Ces « travailleurs numériques » progresseront grâce au terrain comme à la simulation. Ils promettent des gains majeurs, mais créent aussi de nouveaux défis de sécurité, de gouvernance et d’interopérabilité. Le sujet ne sera pas de remplacer les humains, mais de collaborer avec eux.



Vers une main-d’œuvre hybride

En 2026, le débat sur l’automatisation laissera place à celui sur l’augmentation. Les équipes combineront humains et agents intelligents, chacun sur son terrain. D’un côté, l’IA gérant l’exécution (saisie, reporting, rédaction automatisée).

De l’autre côté, l’humain qui se concentre sur l’arbitrage, la supervision, l’éthique, la stratégie. De nouveaux métiers émergeront comme ceux de chef d’orchestre d’agents, d’auditeur de décisions IA, de designer d’interfaces homme-machine.

Les organisations qui réussiront investiront autant dans les capacités humaines que dans le déploiement de l’IA. La main-d’œuvre de demain ne sera pas mesurée par le nombre de collaborateurs, mais par l’efficacité de la collaboration hybride entre les personnes et les systèmes intelligents.



L’urgence de l’efficacité

Plus l’IA progresse, plus elle consomme. En 2026, la question ne sera plus « que peut faire l’IA ? », mais « à quel coût énergétique et matériel ? ». La prochaine vague d’innovation cherchera donc l’optimisation à savoir « faire mieux avec moins ».

Modèles plus sobres, puces spécialisées, edge computing, architectures écoénergétiques… L’efficacité deviendra le terrain de la compétition, sous contrainte de transparence et de responsabilité. Les gagnants seront ceux qui allieront performance, sobriété et confiance.
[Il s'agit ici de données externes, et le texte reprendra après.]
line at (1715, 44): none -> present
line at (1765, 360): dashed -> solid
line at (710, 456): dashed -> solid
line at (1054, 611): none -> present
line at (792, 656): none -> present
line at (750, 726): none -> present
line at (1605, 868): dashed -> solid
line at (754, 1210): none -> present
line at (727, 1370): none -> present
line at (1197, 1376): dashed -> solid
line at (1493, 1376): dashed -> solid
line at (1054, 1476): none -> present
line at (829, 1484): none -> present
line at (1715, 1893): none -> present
La fin du « tout plateforme » au profit des résultats

La bataille des plateformes touche à sa fin. En 2026, les entreprises chercheront moins à posséder l’écosystème complet qu’à orchestrer leurs données et leurs systèmes pour obtenir des résultats tangibles.

Les architectures ouvertes et interopérables remplaceront les écosystèmes fermés. Les entreprises intégreront l’IA dans leur existant — ERP, opérations terrain, logistique — plutôt que de tout reconstruire.

La valeur se déplacera vers la disponibilité, l’efficacité et la résilience. L’IA ne sera plus jugée sur son innovation, mais sur son impact.

2026 ne sera pas l’année du prochain “choc technologique”, mais celle où l’IA deviendra banale et indispensable. Les entreprises qui domineront seront celles qui auront cessé de courir après les effets de mode pour se concentrer sur l’orchestration : humains et machines, systèmes et agents, ambition et exécution.

L’IA ne remplacera pas les logiciels métiers, elle les redéfinira. L’enjeu n’est plus ce qu’est l’IA, mais ce qu’elle permet. Ceux qui l’ont compris ne s’adapteront pas au futur — ils le construiront.